• AIM OF THE EXERCISE:
Unless it is a picture, every line from the start of the entries through the line with "index dip: (334, 598)" must be retyped exactly.

============

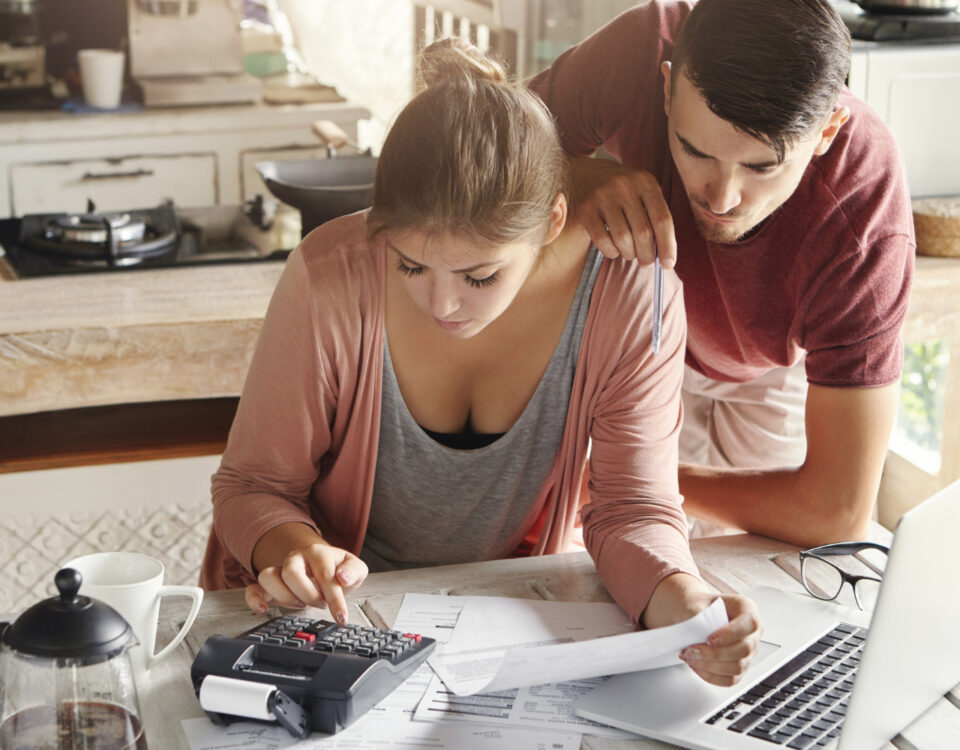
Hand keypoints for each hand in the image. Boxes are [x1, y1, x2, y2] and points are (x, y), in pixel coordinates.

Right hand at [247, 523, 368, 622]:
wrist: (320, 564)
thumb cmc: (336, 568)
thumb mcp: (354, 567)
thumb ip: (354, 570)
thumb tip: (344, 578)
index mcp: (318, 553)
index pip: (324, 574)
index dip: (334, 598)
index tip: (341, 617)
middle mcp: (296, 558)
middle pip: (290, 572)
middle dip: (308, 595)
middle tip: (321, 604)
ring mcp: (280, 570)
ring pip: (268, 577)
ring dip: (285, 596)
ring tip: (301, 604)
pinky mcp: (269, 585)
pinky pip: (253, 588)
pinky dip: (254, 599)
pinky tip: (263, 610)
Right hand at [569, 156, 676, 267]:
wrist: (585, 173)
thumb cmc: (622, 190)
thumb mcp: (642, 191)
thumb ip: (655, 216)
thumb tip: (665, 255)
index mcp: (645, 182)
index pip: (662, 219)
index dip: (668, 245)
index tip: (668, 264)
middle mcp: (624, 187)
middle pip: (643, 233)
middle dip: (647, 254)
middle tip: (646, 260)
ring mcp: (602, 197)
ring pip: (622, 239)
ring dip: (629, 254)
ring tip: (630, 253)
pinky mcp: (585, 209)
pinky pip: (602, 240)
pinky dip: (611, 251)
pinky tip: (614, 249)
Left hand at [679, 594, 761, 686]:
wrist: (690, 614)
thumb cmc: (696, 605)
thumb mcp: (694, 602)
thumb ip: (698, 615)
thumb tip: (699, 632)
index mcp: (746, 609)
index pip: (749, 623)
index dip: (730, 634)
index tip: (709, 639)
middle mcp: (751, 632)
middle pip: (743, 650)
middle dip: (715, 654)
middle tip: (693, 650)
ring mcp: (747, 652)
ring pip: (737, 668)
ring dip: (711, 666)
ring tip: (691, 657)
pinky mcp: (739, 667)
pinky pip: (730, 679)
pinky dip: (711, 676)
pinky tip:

============

• PROBLEM SOLUTION:
Hand keypoints for each hand in the image. Boxes are [x1, y1, x2, y2] and points are (x, y), in pixel coordinates.

Right hand at [247, 523, 368, 622]:
wrist: (320, 564)
thumb cmc: (336, 568)
thumb mcp: (354, 567)
thumb ip: (354, 570)
thumb tip: (344, 578)
index mcp: (318, 553)
index pip: (324, 574)
index dip: (334, 598)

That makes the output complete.